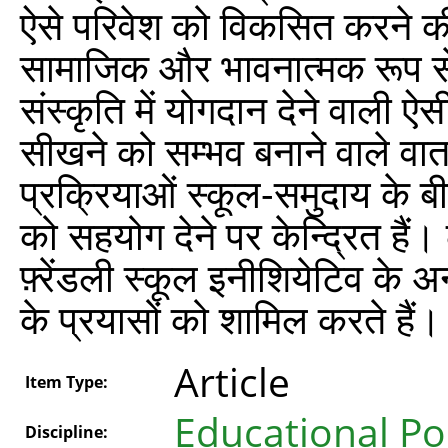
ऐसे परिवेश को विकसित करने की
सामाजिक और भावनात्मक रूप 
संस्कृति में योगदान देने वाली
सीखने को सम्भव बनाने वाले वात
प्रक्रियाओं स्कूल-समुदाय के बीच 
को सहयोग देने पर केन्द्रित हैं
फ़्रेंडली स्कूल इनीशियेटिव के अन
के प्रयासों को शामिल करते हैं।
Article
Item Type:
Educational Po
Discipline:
=-=-=
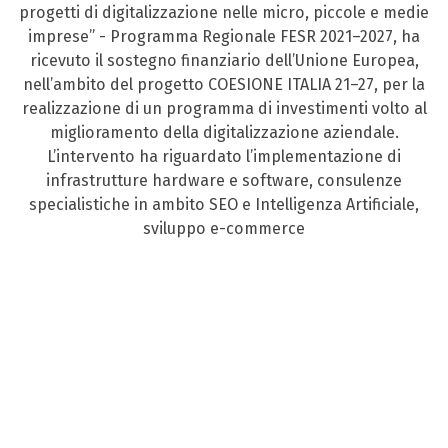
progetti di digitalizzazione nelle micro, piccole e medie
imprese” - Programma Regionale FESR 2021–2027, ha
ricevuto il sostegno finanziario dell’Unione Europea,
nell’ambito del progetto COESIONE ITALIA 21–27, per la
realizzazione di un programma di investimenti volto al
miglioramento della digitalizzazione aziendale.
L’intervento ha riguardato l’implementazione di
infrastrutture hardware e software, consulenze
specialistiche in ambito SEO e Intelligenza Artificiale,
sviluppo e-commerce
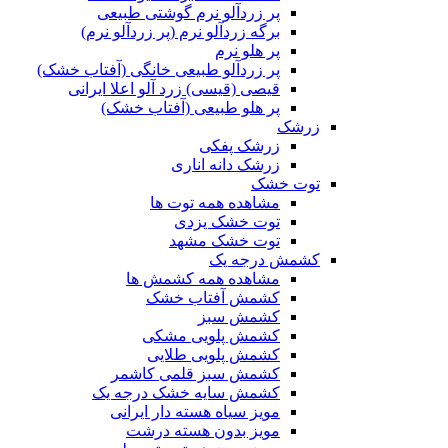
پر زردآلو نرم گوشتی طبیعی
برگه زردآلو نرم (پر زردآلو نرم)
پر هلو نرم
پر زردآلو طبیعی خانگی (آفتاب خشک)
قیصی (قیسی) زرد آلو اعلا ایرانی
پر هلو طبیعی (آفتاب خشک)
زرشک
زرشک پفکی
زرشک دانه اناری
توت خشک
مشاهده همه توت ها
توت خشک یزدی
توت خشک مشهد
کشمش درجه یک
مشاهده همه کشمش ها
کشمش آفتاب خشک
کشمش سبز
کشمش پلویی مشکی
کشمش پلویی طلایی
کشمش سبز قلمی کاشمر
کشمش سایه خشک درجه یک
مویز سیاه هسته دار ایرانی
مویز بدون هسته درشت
=-=-=
- Directive -
The answer must be every line from the records above that contains the word "آفتاب", copied out.

- Response -
پر زردآلو طبیعی خانگی (آفتاب خشک)
پر هلو طبیعی (آفتاب خشک)
کشمش آفتاب خشک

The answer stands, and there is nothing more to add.